"Por favor. Eu só quero explicar. Não quero ser a causa do vosso sofrimento."
Suspirei. Parte de mim queria dizer-lhe exatamente o que pensava dela. A outra parte sabia que não valia a pena.
Escolhi o silêncio.
No sábado, fui visitar a minha avó. Ela estava sentada na varanda, a apanhar sol. Parecia muito melhor.
"O teu telemóvel não para de tocar," ela disse, apontando para a minha mala.
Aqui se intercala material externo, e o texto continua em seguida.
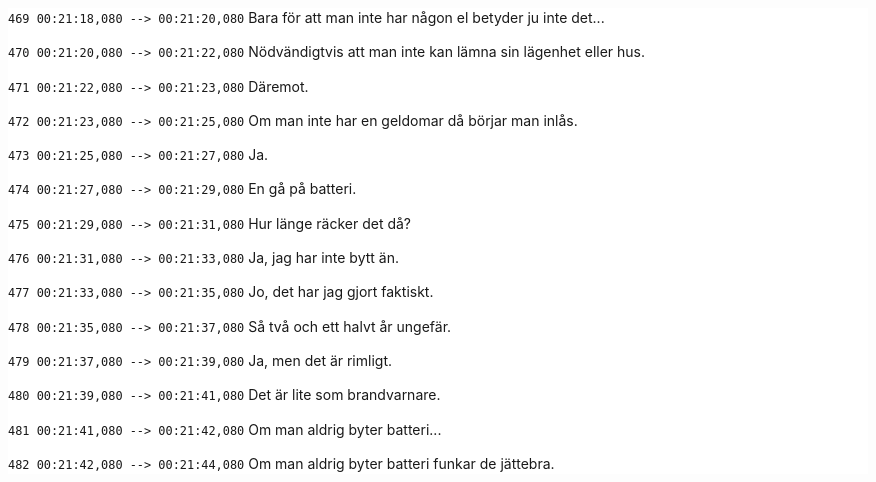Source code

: 

`469 00:21:18,080 --> 00:21:20,080`
Bara för att man inte har någon el betyder ju inte det...



`470 00:21:20,080 --> 00:21:22,080`
Nödvändigtvis att man inte kan lämna sin lägenhet eller hus.



`471 00:21:22,080 --> 00:21:23,080`
Däremot.



`472 00:21:23,080 --> 00:21:25,080`
Om man inte har en geldomar då börjar man inlås.



`473 00:21:25,080 --> 00:21:27,080`
Ja.



`474 00:21:27,080 --> 00:21:29,080`
En gå på batteri.



`475 00:21:29,080 --> 00:21:31,080`
Hur länge räcker det då?



`476 00:21:31,080 --> 00:21:33,080`
Ja, jag har inte bytt än.



`477 00:21:33,080 --> 00:21:35,080`
Jo, det har jag gjort faktiskt.



`478 00:21:35,080 --> 00:21:37,080`
Så två och ett halvt år ungefär.



`479 00:21:37,080 --> 00:21:39,080`
Ja, men det är rimligt.



`480 00:21:39,080 --> 00:21:41,080`
Det är lite som brandvarnare.



`481 00:21:41,080 --> 00:21:42,080`
Om man aldrig byter batteri...



`482 00:21:42,080 --> 00:21:44,080`
Om man aldrig byter batteri funkar de jättebra.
Era o Léo. Recusei a chamada.
"Ele tem ligado todos os dias," eu disse.
"Persistência não é o mesmo que arrependimento," disse a minha avó sabiamente.
Ficámos em silêncio por um tempo, a observar os pássaros no jardim.
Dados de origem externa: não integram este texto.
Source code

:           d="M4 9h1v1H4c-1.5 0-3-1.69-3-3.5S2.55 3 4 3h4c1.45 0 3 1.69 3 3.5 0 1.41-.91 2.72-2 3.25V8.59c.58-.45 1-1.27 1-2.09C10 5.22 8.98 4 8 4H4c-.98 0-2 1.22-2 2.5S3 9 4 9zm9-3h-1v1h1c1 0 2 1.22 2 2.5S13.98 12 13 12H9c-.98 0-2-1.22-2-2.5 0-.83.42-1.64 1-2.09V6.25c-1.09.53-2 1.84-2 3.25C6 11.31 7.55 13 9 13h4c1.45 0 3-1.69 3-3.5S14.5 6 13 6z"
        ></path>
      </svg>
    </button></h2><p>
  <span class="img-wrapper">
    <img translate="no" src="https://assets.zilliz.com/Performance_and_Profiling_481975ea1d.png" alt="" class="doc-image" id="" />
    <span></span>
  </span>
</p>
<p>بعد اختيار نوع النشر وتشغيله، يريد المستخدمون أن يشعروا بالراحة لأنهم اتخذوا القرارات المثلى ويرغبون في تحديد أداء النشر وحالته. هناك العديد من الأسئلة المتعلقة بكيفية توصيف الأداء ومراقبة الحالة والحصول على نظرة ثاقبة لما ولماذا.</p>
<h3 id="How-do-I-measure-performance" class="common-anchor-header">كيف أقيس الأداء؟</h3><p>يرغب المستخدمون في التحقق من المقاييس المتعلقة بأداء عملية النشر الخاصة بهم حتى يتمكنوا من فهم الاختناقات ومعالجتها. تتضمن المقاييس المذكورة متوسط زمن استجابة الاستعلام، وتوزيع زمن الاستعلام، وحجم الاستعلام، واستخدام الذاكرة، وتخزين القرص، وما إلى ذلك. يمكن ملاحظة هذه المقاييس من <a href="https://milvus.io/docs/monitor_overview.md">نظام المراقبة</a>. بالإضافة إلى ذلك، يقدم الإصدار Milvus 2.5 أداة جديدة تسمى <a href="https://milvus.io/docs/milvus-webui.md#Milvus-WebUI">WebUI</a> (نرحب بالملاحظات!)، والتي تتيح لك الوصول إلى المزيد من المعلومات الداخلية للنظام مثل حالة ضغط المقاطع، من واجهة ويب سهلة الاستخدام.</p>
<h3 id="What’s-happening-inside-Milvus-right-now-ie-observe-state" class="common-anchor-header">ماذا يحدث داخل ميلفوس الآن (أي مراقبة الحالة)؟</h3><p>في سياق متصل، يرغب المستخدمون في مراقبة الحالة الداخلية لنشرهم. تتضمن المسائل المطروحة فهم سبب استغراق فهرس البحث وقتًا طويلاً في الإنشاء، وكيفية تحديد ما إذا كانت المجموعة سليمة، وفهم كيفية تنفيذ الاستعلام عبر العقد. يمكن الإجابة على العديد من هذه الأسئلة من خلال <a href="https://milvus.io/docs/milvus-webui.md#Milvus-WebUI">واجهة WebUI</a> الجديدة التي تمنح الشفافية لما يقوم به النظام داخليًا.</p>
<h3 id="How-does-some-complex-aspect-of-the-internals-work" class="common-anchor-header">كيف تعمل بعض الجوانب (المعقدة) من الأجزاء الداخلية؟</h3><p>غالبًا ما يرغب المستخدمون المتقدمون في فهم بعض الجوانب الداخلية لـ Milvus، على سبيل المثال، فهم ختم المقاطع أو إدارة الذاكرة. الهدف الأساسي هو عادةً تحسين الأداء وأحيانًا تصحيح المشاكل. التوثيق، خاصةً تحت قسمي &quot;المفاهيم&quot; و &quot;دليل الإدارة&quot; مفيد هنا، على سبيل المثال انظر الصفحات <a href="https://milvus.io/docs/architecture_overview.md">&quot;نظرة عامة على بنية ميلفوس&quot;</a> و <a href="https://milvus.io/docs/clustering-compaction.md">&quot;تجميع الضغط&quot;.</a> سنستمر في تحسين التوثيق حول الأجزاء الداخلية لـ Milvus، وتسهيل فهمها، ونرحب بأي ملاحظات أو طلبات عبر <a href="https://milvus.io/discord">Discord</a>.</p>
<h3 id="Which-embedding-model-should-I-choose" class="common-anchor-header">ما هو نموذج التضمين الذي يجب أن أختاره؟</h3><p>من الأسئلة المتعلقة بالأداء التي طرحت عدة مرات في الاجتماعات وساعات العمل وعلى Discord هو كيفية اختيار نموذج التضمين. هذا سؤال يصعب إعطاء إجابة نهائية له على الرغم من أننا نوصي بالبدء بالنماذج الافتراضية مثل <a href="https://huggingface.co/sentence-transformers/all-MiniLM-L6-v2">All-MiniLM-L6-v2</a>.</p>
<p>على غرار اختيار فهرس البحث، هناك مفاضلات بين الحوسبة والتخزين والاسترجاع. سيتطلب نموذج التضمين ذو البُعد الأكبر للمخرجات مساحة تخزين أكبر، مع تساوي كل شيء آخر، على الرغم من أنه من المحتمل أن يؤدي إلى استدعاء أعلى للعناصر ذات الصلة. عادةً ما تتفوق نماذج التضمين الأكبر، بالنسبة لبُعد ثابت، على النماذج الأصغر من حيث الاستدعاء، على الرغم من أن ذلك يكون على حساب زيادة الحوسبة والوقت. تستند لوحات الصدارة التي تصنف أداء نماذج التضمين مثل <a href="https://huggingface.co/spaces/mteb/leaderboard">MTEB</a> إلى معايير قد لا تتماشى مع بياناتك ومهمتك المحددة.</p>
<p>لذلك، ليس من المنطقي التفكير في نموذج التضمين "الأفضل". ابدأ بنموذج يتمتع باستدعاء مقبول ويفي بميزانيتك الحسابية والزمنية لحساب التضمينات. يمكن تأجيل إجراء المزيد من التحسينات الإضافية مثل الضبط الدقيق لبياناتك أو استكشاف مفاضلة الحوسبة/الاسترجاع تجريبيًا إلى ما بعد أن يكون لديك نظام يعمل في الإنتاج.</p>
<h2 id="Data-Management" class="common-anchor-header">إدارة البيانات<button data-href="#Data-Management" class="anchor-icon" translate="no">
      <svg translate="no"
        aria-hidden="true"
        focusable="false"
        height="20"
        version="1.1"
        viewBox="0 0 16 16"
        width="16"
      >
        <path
"Sabes," ela começou, "o teu avô, quando o conheci, ele trabalhava nas docas. Um dia, ele prometeu levar-me ao cinema. Mas houve um acidente no trabalho, um amigo dele magoou-se gravemente."
Ela fez uma pausa, a sua mente a viajar no tempo.
"Ele não apareceu. Fiquei furiosa. Mas uma hora depois, um rapazinho veio a correr com um bilhete dele. Estava sujo de graxa. Dizia apenas: 'Não posso ir. O Manuel precisa de mim. Mas estou a pensar em ti. Amo-te'."
Ela sorriu com a lembrança.
"Ele não me deixou à espera sem uma palavra, Inês. Ele encontrou uma maneira de me dizer que eu era importante, mesmo quando ele não podia estar lá. Isso é a diferença."
As lágrimas encheram os meus olhos. Era exatamente isso.
Eu não era importante o suficiente para o Léo sequer pensar em enviar uma mensagem.
Quando voltei para o apartamento da minha avó, havia alguém à minha espera na porta do prédio.
Era a Bia.
Ela parecia pequena e frágil, com grandes olhos tristes.
"Inês," ela disse, a sua voz a tremer. "Eu precisava de falar contigo."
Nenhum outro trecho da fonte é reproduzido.